January 27, 2022

Beyond Going Long

Complete UK News World

They denied the spread of Russian mercenaries in the country

They denied the spread of Russian mercenaries in the country

Mali is the center of the jihadist uprising.

Bamako. The government of Mali has denied the transfer of Russian mercenaries from a controversial paramilitary organization known as the Wagner Group to the West African country.

On Saturday, AFP reported that it had responded to allegations by a group of 15 Western countries involved in the fight against jihadists in the country.

A statement issued on Friday evening said the government “officially denies baseless allegations” about the “alleged deployment of elements of a private security company in Mali”.

At the same time, the Malian government requires it to provide it with “evidence from independent sources”.

She added that “Russian trainers” are in Mali in the framework of strengthening the operational capabilities of the local armed forces, while Bamako has an “only interstate partnership” with Russia.

Sixteen Western countries strongly condemned the deployment of Russian mercenaries working for the Wagner Group in Mali on Thursday.

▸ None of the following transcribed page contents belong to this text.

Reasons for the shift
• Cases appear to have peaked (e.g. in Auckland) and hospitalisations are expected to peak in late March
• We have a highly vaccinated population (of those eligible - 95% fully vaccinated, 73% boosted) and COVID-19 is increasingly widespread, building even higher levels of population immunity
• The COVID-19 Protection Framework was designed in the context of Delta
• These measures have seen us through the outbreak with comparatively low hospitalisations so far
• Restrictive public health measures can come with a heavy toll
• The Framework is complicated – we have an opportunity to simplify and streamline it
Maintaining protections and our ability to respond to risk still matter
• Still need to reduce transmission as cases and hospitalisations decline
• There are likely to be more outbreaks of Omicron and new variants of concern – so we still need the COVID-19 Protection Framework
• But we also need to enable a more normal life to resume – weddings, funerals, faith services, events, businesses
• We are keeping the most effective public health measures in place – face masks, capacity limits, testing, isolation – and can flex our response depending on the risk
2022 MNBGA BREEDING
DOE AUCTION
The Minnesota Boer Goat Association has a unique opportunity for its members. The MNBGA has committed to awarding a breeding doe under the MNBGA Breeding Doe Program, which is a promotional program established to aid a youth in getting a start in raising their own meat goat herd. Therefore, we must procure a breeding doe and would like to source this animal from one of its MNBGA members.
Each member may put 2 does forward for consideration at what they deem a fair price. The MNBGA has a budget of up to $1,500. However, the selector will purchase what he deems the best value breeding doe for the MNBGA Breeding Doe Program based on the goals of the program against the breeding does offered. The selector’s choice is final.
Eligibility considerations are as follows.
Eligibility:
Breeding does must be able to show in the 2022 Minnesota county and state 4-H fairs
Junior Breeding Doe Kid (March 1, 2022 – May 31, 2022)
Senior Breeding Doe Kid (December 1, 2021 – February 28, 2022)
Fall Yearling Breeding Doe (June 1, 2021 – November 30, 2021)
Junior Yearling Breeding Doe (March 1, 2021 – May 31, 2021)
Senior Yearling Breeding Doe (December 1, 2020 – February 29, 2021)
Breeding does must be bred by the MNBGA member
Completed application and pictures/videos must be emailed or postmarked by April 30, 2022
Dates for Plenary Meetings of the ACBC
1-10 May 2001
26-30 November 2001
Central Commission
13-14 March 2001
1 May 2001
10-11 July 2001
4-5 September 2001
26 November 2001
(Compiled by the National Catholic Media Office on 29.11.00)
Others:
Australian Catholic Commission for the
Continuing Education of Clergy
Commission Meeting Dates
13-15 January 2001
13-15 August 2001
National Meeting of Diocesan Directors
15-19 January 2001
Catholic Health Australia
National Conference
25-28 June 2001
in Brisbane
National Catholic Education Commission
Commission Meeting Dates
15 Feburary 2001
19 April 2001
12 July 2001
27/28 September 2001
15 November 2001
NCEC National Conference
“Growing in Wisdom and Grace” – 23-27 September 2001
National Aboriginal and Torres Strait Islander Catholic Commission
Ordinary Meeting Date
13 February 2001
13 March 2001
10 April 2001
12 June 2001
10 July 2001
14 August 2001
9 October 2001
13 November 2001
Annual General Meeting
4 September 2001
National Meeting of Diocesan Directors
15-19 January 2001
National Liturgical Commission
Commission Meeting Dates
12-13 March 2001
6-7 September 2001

In a joint statement, Moscow also accused of providing material support to these fighters.

On December 13 in Brussels, the foreign ministers of the European Union member states unanimously agreed to impose sanctions on the Wagner Group, which is accused of destabilizing eastern Ukraine, among other things.

The Wagner Group (known abroad as the Wagner Group) is a de facto private army that, according to the West, fights for the interests of the Kremlin in various conflict zones around the world.

She is often associated with a close partner of the Russian President Vladimir PutinaBillionaire Yevgeny Prigozhin. Moscow denies any government ties to the Wagner Group.

See also  Our diplomacy can sometimes be more pragmatic. Biden can't do much more than that

The situation in Mali is of growing concern, as there has only been a transitional government in the country in less than a year since the second coup, which will not have to fulfill its promise to hold elections in February, AFP said.

Mali is the center of a jihadist uprising that began in northern 2012 and spread three years later to neighboring Niger and Burkina Faso. France intervened in 2013 and now has about 5,000 troops in the area, but plans to reduce the number.